У Нутовича были мои работы — в те времена он нас грабил своими фотографиями. Он делал фотографии — не знаю, зачем они были нам нужны, а мы взамен отдавали работы. У Гиппенрейтера были хорошие мои работы. Когда я уезжал, мне посоветовали знаменитого фотографа, который сделает мои большие слайды. А Гиппенрейтер сказал: «Выбираю я, и все». И он выбрал, в частности, «Свет Фавора», которая потом перешла в другую коллекцию. Самое интересное, что все эти большие слайды мне потом не пригодились, не нужны были, так что он просто отнял у меня работы — но это его дело. Одна из самых больших коллекций в Питере у моего друга Валерия Павловича Наталенко. Который мне сделал очень много добра — когда я уезжал, не мог вывезти работы, потому что должен был их выкупать у Министерства культуры. Он был полковник медицинской службы, психиатр, у него был большой сухой подвал в Военно-медицинской академии. И я оставил там работы, он в течение многих лет их содержал, многие работы оформил, за это он меня ограбил хорошо, но это ничего, ради бога. У него одна из самых хороших коллекций моих работ, от 60-х годов до последних. В фонде «Эрарта» был представлен он, потому что не было спонсора, и он привез все работы из своей коллекции. Когда повеял воздух с родины, я поехал в Питер, где была моя большая выставка в Манеже. Сейчас я могу совершенно спокойно наложить на себя могильную плиту после выставки в Третьяковке и сказать вам «Благодарю за внимание, до свидания».
15 сентября 2008, Москва
Валентин Иванович Воробьев
Книжку я написал под давлением дочки, которая сидела на шее: «Расскажи, кто ты, кто твои родители, откуда ты явился к нам?» Я в это время опасно заболел, думаю: не сегодня завтра отдам концы — надо что-то сочинить. И вот два года я этим занимался — вместе с тобой. Я послал тебе очерки, а ты «Давай, давай!» — и я стал накручивать, начиная с очерков, что я сочинял о товарищах. Детство я писал последним — получилось ярче, я стал писать грамотнее. Дочку детство больше всего интересовало — папа, мама, дедушка, бабушка, родство. Сначала было вдвое больше, потом шли сокращения, мне казалось, что слишком разбухло. Сам по себе знаю, что, когда открываешь книжку на тыщу страниц, хочется ее побыстрее пролистать и выбросить. Чем короче книжка, тем легче читается. Кто читает «Войну и мир»?

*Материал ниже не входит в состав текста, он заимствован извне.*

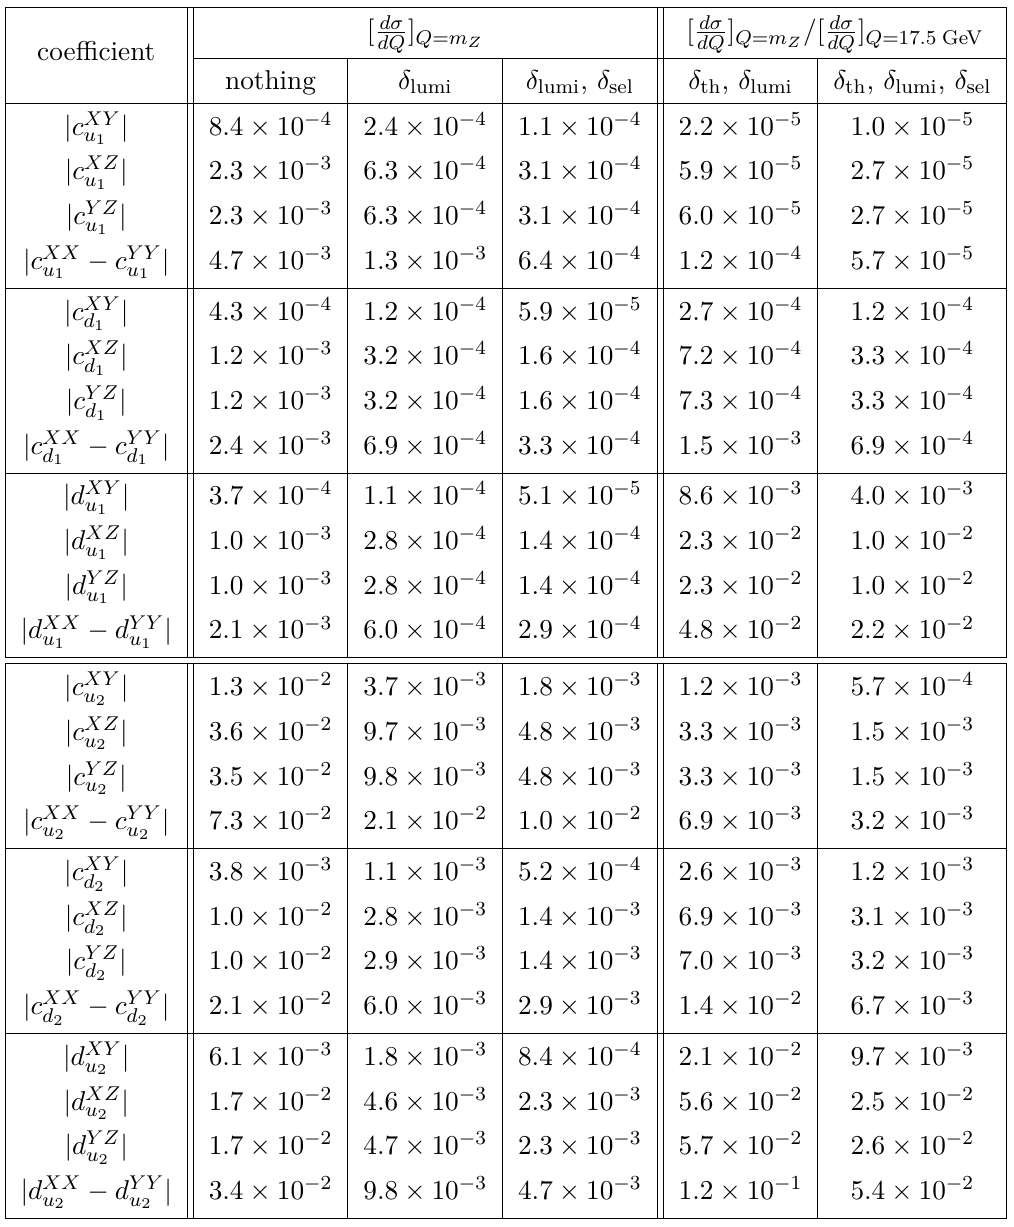
Table 5 . Expected best constraints of the time-dependent coefficients in the ( c u for Q = m Z and Q = 17 . 5 GeV . See the captions in table 2 and table 4 for further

В 75-м году, когда я уезжал, у меня собрался блокнот на сто человек. Потом я его посеял в аэропорту и на память знал пять-шесть адресов. И через эти адреса стал раскручивать, чтобы мне передали того-пятого-десятого. И в результате набралось штук пятьдесят — остальные отказались отвечать, переписываться. Постепенно сокращалось — двадцать пять, пятнадцать, десять, а сейчас никого нет. Когда началась перестройка, все хлынули, и интерес к переписке пропал. А потом появились компьютеры, и эпистолярный жанр заглох, кончился вместе с нами. Пушкин, Леонардо, Делакруа писали много больше.